Green Our Planet, the southwest Las Vegas-based crowdfunding platform that began in 2013 and became the largest school garden program in the U.S., started as a small side project for Ciara Byrne and Kim MacQuarrie.
While building the company’s website, their developer said they should start with funding a program locally. They decided to use the platform to fund their first school garden for Wallen Elementary School in Henderson in 2013.
More and more schools signed up to raise money for school gardens. Byrne calls Green Our Planet “the accidental school garden program.”
Today the nonprofit organization has installed 167 school garden and works out of the Innevation Center in southwest Las Vegas. Byrne is being recognized nationally for her efforts. She was selected as an Obama Foundation fellow in April, joining its second-ever class. She and 19 others were picked from among 5,000 applicants. The foundation selects fellows who work in the community to solve important public problems, show diverse talent and approaches to drive change and who have made a direct impact on the community.

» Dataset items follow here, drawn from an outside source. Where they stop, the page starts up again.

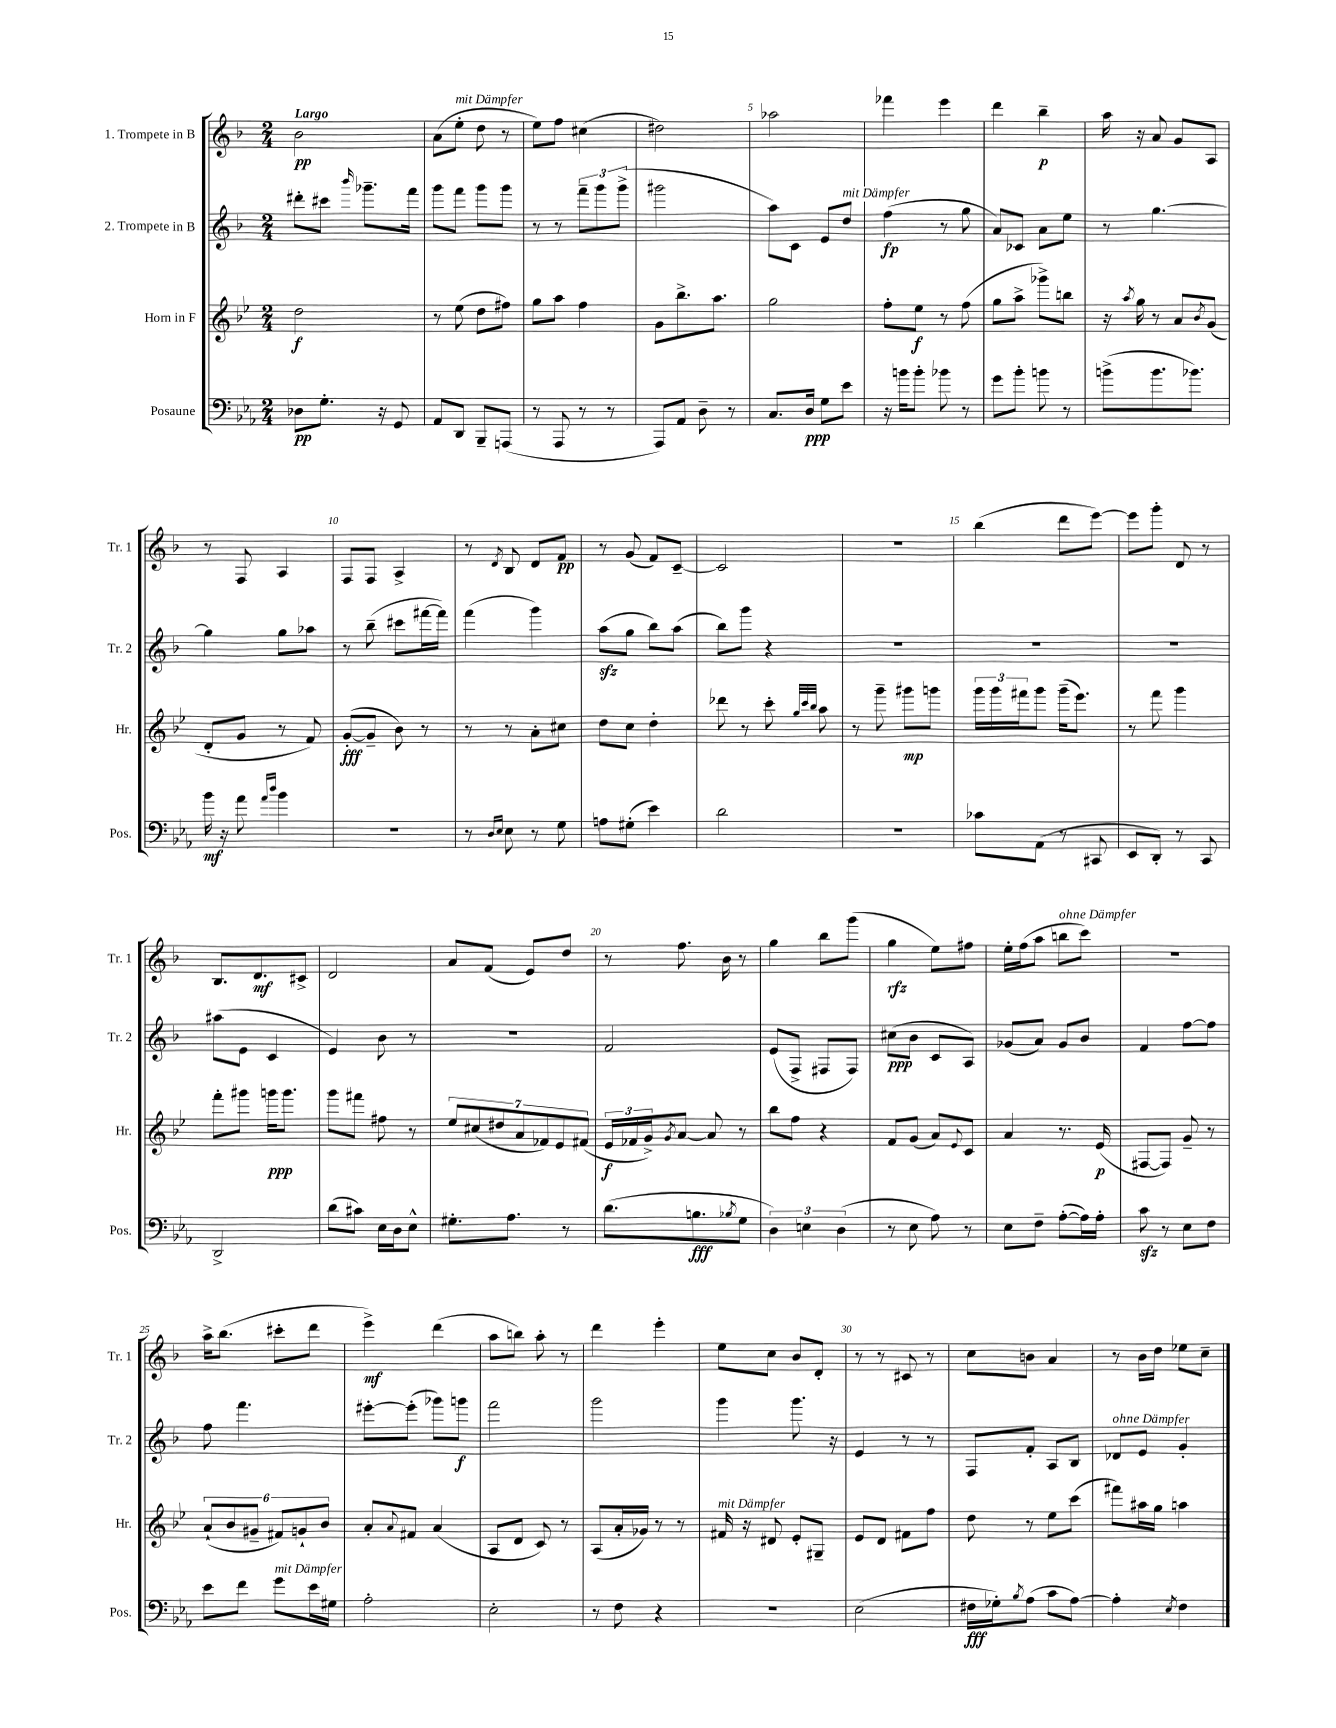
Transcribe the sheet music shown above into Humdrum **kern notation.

**kern	**dynam	**kern	**dynam	**kern	**dynam	**kern	**dynam
*part4	*part4	*part3	*part3	*part2	*part2	*part1	*part1
*staff4	*staff4	*staff3	*staff3	*staff2	*staff2	*staff1	*staff1
*I"Posaune	*	*I"Horn in F	*	*I"2. Trompete in B	*	*I"1. Trompete in B	*
*I'Pos.	*	*I'Hr.	*	*I'Tr. 2	*	*I'Tr. 1	*
*clefF4	*	*clefG2	*	*clefG2	*	*clefG2	*
*k[b-e-a-]	*	*k[b-e-]	*	*k[b-]	*	*k[b-]	*
*M2/4	*	*M2/4	*	*M2/4	*	*M2/4	*
=1	=1	=1	=1	=1	=1	=1	=1
!	!	!	!	!	!	!LO:TX:a:B:t=Largo	!
8D-X\L	pp	2dd\	f	8ddd#X'\L	.	2b-\	pp
8.G'\J	.	.	.	8ccc#X\J	.	.	.
.	.	.	.	16qqbbb-/	.	.	.
.	.	.	.	8.ggg-X~\L	.	.	.
16r	.	.	.	.	.	.	.
8GG/	.	.	.	.	.	.	.
.	.	.	.	16fff\Jk	.	.	.
=2	=2	=2	=2	=2	=2	=2	=2
8AA-/L	.	8r	.	8ggg\L	.	(8a\L	.
!	!	!	!	!	!	!LO:TX:a:i:t=mit Dämpfer	!
8DD/J	.	(8ee-\	.	8fff\J	.	8ee'\J	.
8BBB-~/L	.	8dd\L	.	8ggg\L	.	8dd\	.
(8AAAn/J	.	8ff#X\J)	.	8ggg\J	.	8r	.
=3	=3	=3	=3	=3	=3	=3	=3
8r	.	8gg\L	.	8r	.	8ee\L)	.
8AAA-/	.	8aa\J	.	8r	.	8ff\J	.
8r	.	4ff\	.	12fff~\L	.	(4cc#X\	.
.	.	.	.	12ggg\	.	.	.
8r	.	.	.	.	.	.	.
.	.	.	.	(12ggg^\J	.	.	.
=4	=4	=4	=4	=4	=4	=4	=4
8AAA-/L)	.	8g\L	.	2ggg#X\	.	2dd#X\)	.
8AA-/J	.	8.bb-^\	.	.	.	.	.
8D~\	.	.	.	.	.	.	.
.	.	8.aa\J	.	.	.	.	.
8r	.	.	.	.	.	.	.
=5	=5	=5	=5	=5	=5	=5	=5
8.C/L	.	2gg\	.	8aa\L)	.	2aa-X\	.
.	.	.	.	8c\J	.	.	.
16D/Jk	ppp	.	.	.	.	.	.
8G\L	.	.	.	8e/L	.	.	.
!	!	!	!	!LO:TX:a:i:t=mit Dämpfer	!	!	!
8e-\J	.	.	.	8dd/J	.	.	.
=6	=6	=6	=6	=6	=6	=6	=6
16r	.	8ff'\L	.	(4ff\	fp	4fff-X\	.
16bn\KL	.	.	.	.	.	.	.
8b'\J	.	8ee-\J	f	.	.	.	.
8b-X\	.	8r	.	8r	.	4eee\	.
8r	.	(8ff\	.	8gg\	.	.	.
=7	=7	=7	=7	=7	=7	=7	=7
8g\L	.	8gg\L	.	8a/L)	.	4ddd\	.
8b-'\J	.	8aa^\J	.	8c-X/J	.	.	.
8bn\	.	8ggg-X^\L)	.	8a\L	.	4bb-~\	p
8r	.	8bbn\J	.	8ee\J	.	.	.
=8	=8	=8	=8	=8	=8	=8	=8
(8bn^\L	.	16r	.	8r	.	16aa\	.
.	.	8qaa/	.	.	.	.	.
.	.	16gg\	.	.	.	16r	.
8.b\	.	8r	.	[4.gg\	.	8a/	.
.	.	8a/L	.	.	.	8g/L	.
8.b-X\J)	.	.	.	.	.	.	.
.	.	8qb-/	.	.	.	.	.
.	.	(8g/J	.	.	.	8A/J	.
!!LO:LB:g=z
=9	=9	=9	=9	=9	=9	=9	=9
16b-\	mf	8d'/L	.	4gg\]	.	8r	.
16r	.	.	.	.	.	.	.
8a-\	.	8g/J	.	.	.	8F/	.
16qqa-/LL	.	.	.	.	.	.	.
16qqdd/JJ	.	.	.	.	.	.	.
4b-\	.	8r	.	8gg\L	.	4A/	.
.	.	8f/)	.	8aa-X\J	.	.	.
=10	=10	=10	=10	=10	=10	=10	=10
2r	.	([8g'/L	fff	8r	.	8F/L	.
.	.	8g~/J]	.	(8bb-~\	.	8F/J	.
.	.	8b-\)	.	8ccc#X\L	.	4A^/	.
.	.	8r	.	[16fff#X\L	.	.	.
.	.	.	.	16fff#\JJ])	.	.	.
=11	=11	=11	=11	=11	=11	=11	=11
8r	.	8r	.	(4fff\	.	8r	.
16qqD/LL	.	.	.	.	.	.	.
16qqE-/JJ	.	.	.	.	.	8qd/	.
8E-\	.	8r	.	.	.	8B-/	.
8r	.	8a'\L	.	4ggg\)	.	8d/L	.
8G\	.	8cc#X\J	.	.	.	8f/J	pp
=12	=12	=12	=12	=12	=12	=12	=12
8An\L	.	8dd\L	.	(8aazz\L	.	8r	.
(8G#X'\J	.	8cc\J	.	8gg\J	.	(8g/	.
4e-\)	.	4dd'\	.	8bb-\L)	.	8f/L)	.
.	.	.	.	(8aa\J	.	[8c~/J	.
=13	=13	=13	=13	=13	=13	=13	=13
2d\	.	8ddd-X\	.	8bb-\L)	.	2c/]	.
.	.	8r	.	8ggg\J	.	.	.
.	.	8ccc'\	.	4r	.	.	.
.	.	32qqgg/LLL	.	.	.	.	.
.	.	32qqccc/	.	.	.	.	.
.	.	32qqbb-/JJJ	.	.	.	.	.
.	.	8aa\	.	.	.	.	.
=14	=14	=14	=14	=14	=14	=14	=14
2r	.	8r	.	2r	.	2r	.
.	.	8ggg~\	.	.	.	.	.
.	.	8ggg#X\L	mp	.	.	.	.
.	.	8gggn\J	.	.	.	.	.
=15	=15	=15	=15	=15	=15	=15	=15
8c-X\L	.	24ggg\LL	.	2r	.	(4bb-\	.
.	.	24ggg\	.	.	.	.	.
.	.	24fff#X\J	.	.	.	.	.
(8AA-\J	.	8ggg\J	.	.	.	.	.
8r	.	(16ggg~\KL	.	.	.	8ddd\L	.
.	.	8.eee-\J)	.	.	.	.	.
8CC#X/	.	.	.	.	.	[8eee\J)	.
=16	=16	=16	=16	=16	=16	=16	=16
8EE-/L	.	8r	.	2r	.	8eee\L]	.
8DD'/J)	.	8fff\	.	.	.	8ggg'\J	.
8r	.	4ggg\	.	.	.	8d/	.
8CC/	.	.	.	.	.	8r	.
!!LO:LB:g=z
=17	=17	=17	=17	=17	=17	=17	=17
2DD^/	.	8fff'\L	.	(8aa#X\L	.	8.B-/L	.
.	.	8ggg#X\J	.	8e\J	.	.	.
.	.	.	.	.	.	8.d/	mf
.	.	16gggn\KL	ppp	4c/	.	.	.
.	.	8.ggg\J	.	.	.	.	.
.	.	.	.	.	.	8c#X^/J	.
=18	=18	=18	=18	=18	=18	=18	=18
(8d\L	.	8ggg\L	.	4e/)	.	2d/	.
8c#X\J)	.	8fff#X\J	.	.	.	.	.
16E-\LL	.	8ff#X\	.	8b-\	.	.	.
16D\J	.	.	.	.	.	.	.
8E-^^\J	.	8r	.	8r	.	.	.
=19	=19	=19	=19	=19	=19	=19	=19
8.G#X'\L	.	14ee-/L	.	2r	.	8a/L	.
.	.	(14cc#X/	.	.	.	.	.
.	.	.	.	.	.	(8f/J	.
.	.	14dd#X/	.	.	.	.	.
8.A-\J	.	.	.	.	.	.	.
.	.	14a/	.	.	.	.	.
.	.	.	.	.	.	8e/L)	.
.	.	14f-X/)	.	.	.	.	.
.	.	14e-/	.	.	.	.	.
8r	.	.	.	.	.	8dd/J	.
.	.	(14f#X/J	.	.	.	.	.
=20	=20	=20	=20	=20	=20	=20	=20
(8.d\L	.	24e-/LL	f	2f/	.	8r	.
.	.	24f-X/	.	.	.	.	.
.	.	24g^/J)	.	.	.	.	.
.	.	8qg/	.	.	.	.	.
.	.	[8a/J	.	.	.	8.ff\	.
8.Bn\	fff	.	.	.	.	.	.
.	.	8a/]	.	.	.	.	.
.	.	.	.	.	.	16b-\	.
8qB-X/	.	.	.	.	.	.	.
8G\J	.	8r	.	.	.	8r	.
=21	=21	=21	=21	=21	=21	=21	=21
6D\)	.	8bb-\L	.	(8e/L	.	4gg\	.
.	.	8ff\J	.	8F^/J	.	.	.
6En\	.	.	.	.	.	.	.
.	.	4r	.	8F#X/L	.	8bb-\L	.
(6D\	.	.	.	.	.	.	.
.	.	.	.	8F#/J)	.	(8ggg\J	.
=22	=22	=22	=22	=22	=22	=22	=22
8r	.	8f/L	.	(8cc#X\L	ppp	4gg\	rfz
8E-\	.	(8g/J	.	8b-\J	.	.	.
8A-\)	.	8a/L)	.	8c/L	.	8ee\L)	.
.	.	8qqe-/	.	.	.	.	.
8r	.	8c/J	.	8A/J)	.	8ff#X\J	.
=23	=23	=23	=23	=23	=23	=23	=23
8E-\L	.	4a/	.	(8g-X/L	.	16ee'\LL	.
.	.	.	.	.	.	(16ff\J	.
8F~\J	.	.	.	8a/J)	.	8aa\J	.
!	!	!	!	!	!	!LO:TX:a:i:t=ohne Dämpfer	!
([8A-'\L	.	8.r	.	8g-/L	.	8bbn\L	.
16A-\L])	.	.	.	8b-/J	.	8ccc\J)	.
16A-'\JJ	.	(16e-/	p	.	.	.	.
=24	=24	=24	=24	=24	=24	=24	=24
8czz\	.	[8F#X/L	.	4f/	.	2r	.
8r	.	8F#/J])	.	.	.	.	.
8E-\L	.	8g~/	.	[8ff\L	.	.	.
8F\J	.	8r	.	8ff\J]	.	.	.
!!LO:LB:g=z
=25	=25	=25	=25	=25	=25	=25	=25
8e-\L	.	(12a`/L	.	8ff\	.	16aa^\KL	.
.	.	.	.	.	.	(8.bb-\J	.
.	.	12b-/	.	.	.	.	.
8f\J	.	.	.	4.fff\	.	.	.
.	.	12g#X~/J	.	.	.	.	.
!LO:TX:a:i:t=mit Dämpfer	!	!	!	!	!	!	!
8g\L	.	12f#X/L)	.	.	.	8ccc#X'\L	.
.	.	12gn`/	.	.	.	.	.
16e-\L	.	.	.	.	.	8ddd\J	.
.	.	12b-/J	.	.	.	.	.
16G#X\JJ	.	.	.	.	.	.	.
=26	=26	=26	=26	=26	=26	=26	=26
2A-'\	.	8a'/L	.	[8eee#X'\L	.	4eee^\)	mf
.	.	8qqa/	.	.	.	.	.
.	.	8f#X/J	.	(8eee#'\J]	.	.	.
.	.	(4a/	.	8ggg-X\L)	.	(4ddd\	.
.	.	.	.	8gggn\J	f	.	.
=27	=27	=27	=27	=27	=27	=27	=27
2E-'\	.	8A/L	.	2fff\	.	8aa\L	.
.	.	8d/J	.	.	.	8bbn\J)	.
.	.	8c/)	.	.	.	8aa'\	.
.	.	8r	.	.	.	8r	.
=28	=28	=28	=28	=28	=28	=28	=28
8r	.	(8A/L	.	2ggg\	.	4ddd\	.
8F\	.	16a'/L	.	.	.	.	.
.	.	16g-X/JJ)	.	.	.	.	.
4r	.	8r	.	.	.	4eee'\	.
.	.	8r	.	.	.	.	.
=29	=29	=29	=29	=29	=29	=29	=29
!	!	!LO:TX:a:i:t=mit Dämpfer	!	!	!	!	!
2r	.	16f#X/	.	4ggg\	.	8ee\L	.
.	.	16r	.	.	.	.	.
.	.	8d#X/	.	.	.	8cc\J	.
.	.	8e-'/L	.	8.ggg\	.	8b-/L	.
.	.	8G#X~/J	.	.	.	8d'/J	.
.	.	.	.	16r	.	.	.
=30	=30	=30	=30	=30	=30	=30	=30
(2E-\	.	8e-/L	.	4e/	.	8r	.
.	.	8d/J	.	.	.	8r	.
.	.	8f#X\L	.	8r	.	8c#X/	.
.	.	8ff\J	.	8r	.	8r	.
=31	=31	=31	=31	=31	=31	=31	=31
16F#X\LL	fff	8dd\	.	8F/L	.	8cc\L	.
16G-X'\J)	.	.	.	.	.	.	.
8qB-/	.	.	.	.	.	.	.
(8A-\J	.	8r	.	8f'/J	.	8bn\J	.
8c\L	.	8ee-\L	.	8A/L	.	4a/	.
[8A-\J)	.	(8ccc\J	.	8B-/J	.	.	.
=32	=32	=32	=32	=32	=32	=32	=32
!	!	!	!	!LO:TX:a:i:t=ohne Dämpfer	!	!	!
4A-'\]	.	8fff#X\L)	.	8d-X/L	.	8r	.
.	.	16aa#X\L	.	8e/J	.	16b-\LL	.
.	.	16gg\JJ	.	.	.	16dd\JJ	.
8qE-/	.	.	.	.	.	.	.
4F\	.	4aan\	.	4g'/	.	8ee-X\L	.
.	.	.	.	.	.	8cc~\J	.
==	==	==	==	==	==	==	==
*-	*-	*-	*-	*-	*-	*-	*-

This year’s Obama Foundation fellows will gather for four workshops in Washington D.C. to work with leaders and potential partners to find ways to scale their work and inspire communities to be engaged with their work according to a foundation press release.
Byrne said that at the first meeting of the fellows in Washington, D.C., in May, leaders of various community groups across the country were brought in to talk about scaling the fellows’ projects.
Back in Las Vegas, MacQuarrie said the “knee-jerk” reaction to the idea of school gardens here is that “nothing grows in the desert” and countered that “with over 300 days of sunshine, the right soil and water, a lot can grow here.”
MacQuarrie grew up in Las Vegas after moving to the area in second grade in 1963. The three public schools MacQuarrie attended in the city, Lake Elementary, Orr Middle and Valley High School, all now have gardens.
“Our motivation was that everyone needs to be a conservationist if we are going to protect the planet,” Byrne said of the pair’s organization, adding, “What we saw in the gardens was a way to connect to children and help them fall in love with the planet in a way that, when they grow up, they will want to protect it.”
As Green Our Planet grew, Byrne said, teachers started asking for a curriculum to go along with the garden. Around that time the organization paired with Three Square food bank to apply for a grant to create Nevada’s first STEM garden curriculum for kindergarten through fifth grade.
Byrne said she’s passionate about the students they work with, many of whom come from low-income neighborhoods.
“When you grow up in poverty, that is trauma for these kids, and so many of them have told us that the garden is their sanctuary,” Byrne said. “That is what gets me out of bed in the morning, knowing that these gardens create an opportunity for joy for teachers and students. When you are joyful at school, you want to go to school, and going to school is good for your future.”
How it works
When a school or teacher contacts Green Our Planet for help funding a garden, the organization seeks grant assistance or potential sponsors. The group recently has have been working with the Southern Nevada Water Authority, co-founder Kim MacQuarrie said.
The nonprofit group organizes student-run farmers markets in the city and at schools. From there, other offerings have cropped up, such as Green Our Planet’s Chef to School program. Under it, chefs from across the Las Vegas Valley visit schools with gardens to demonstrate some of the meals that can be made from produce.
To install a garden, schools typically need about 5,000 square feet of grass, MacQuarrie said. The Southern Nevada Water Authority grants property owners $2 for each square foot of grass they remove. MacQuarrie said removing 5,000 square feet of grass can almost pay for a school’s entire garden.